The report says that recreational businesses now account for 47.5 percent of marijuana business in Colorado (up from 45.5 percent in December 2016), and that medical businesses made up 52.5 percent (down from 54.5 percent in December).
The report adds that retail dispensary, cultivation and manufacturing licenses have increased in number since December, while their medical counterparts have decreased.
Colorado legalized medical marijuana in 2000 and implemented its recreational program in 2014 after voters approved its legalization in 2012. Recreational marijuana sales outpaced medical sales last year, when the state sold $1.3 billion worth of pot.
Denver continues to account for more than one-third of the state’s licenses, according to the report, which found that Colorado Springs, Boulder, Pueblo and Pueblo West rounded out the top five.
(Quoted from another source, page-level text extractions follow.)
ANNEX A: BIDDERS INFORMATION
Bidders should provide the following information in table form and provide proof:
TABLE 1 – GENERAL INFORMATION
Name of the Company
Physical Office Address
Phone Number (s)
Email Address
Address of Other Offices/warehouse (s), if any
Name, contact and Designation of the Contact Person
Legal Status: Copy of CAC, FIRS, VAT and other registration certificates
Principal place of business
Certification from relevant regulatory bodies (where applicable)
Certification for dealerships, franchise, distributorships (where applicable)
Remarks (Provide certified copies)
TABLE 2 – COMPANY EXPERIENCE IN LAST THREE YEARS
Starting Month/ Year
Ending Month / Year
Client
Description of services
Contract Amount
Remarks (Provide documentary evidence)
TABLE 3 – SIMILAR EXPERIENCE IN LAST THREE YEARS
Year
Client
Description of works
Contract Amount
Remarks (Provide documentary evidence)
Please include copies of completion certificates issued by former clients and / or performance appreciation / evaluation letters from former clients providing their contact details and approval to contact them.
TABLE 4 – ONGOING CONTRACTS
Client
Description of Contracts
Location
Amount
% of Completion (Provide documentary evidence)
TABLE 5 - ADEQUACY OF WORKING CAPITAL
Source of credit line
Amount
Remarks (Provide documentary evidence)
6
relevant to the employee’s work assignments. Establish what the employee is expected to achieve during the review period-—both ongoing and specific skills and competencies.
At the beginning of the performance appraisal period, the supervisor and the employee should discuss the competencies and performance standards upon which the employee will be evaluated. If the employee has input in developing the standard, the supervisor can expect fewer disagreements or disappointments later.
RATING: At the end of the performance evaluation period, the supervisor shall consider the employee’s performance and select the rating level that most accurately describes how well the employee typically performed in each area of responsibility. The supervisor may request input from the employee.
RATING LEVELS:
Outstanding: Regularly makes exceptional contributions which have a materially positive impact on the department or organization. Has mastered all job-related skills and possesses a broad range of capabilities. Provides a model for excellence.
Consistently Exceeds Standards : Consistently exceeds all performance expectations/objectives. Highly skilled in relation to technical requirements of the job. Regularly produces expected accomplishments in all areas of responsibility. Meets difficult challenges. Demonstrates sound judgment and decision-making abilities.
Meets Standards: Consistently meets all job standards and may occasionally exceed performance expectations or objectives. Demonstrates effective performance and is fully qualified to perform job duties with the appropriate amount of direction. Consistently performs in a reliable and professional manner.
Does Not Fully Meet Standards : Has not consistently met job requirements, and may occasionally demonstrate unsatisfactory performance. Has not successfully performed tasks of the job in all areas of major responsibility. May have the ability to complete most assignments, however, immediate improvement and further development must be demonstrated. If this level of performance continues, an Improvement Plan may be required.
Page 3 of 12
Trinidad surpassed Aurora for the first time in numbers of active licenses.
But cracking the top 15 cities in terms of the number of licenses for the first time was tiny Log Lane Village – a town of about 900 near Fort Morgan along I-76 in northeastern Colorado.
There are 18 active business licenses in the tiny town, meaning there is one business license for roughly every 50 people in the town. By comparison, Denver has about one license per every 560 residents, when using July 2016 population data.
The report shows that 121 towns and cities in Colorado now have at least one active marijuana business license.
Native Roots and LivWell continue to have the largest number of licenses, and Green Solution has the third-most. But Seaborn’s report says that no single business has more than 2.1 percent of the state’s licenses.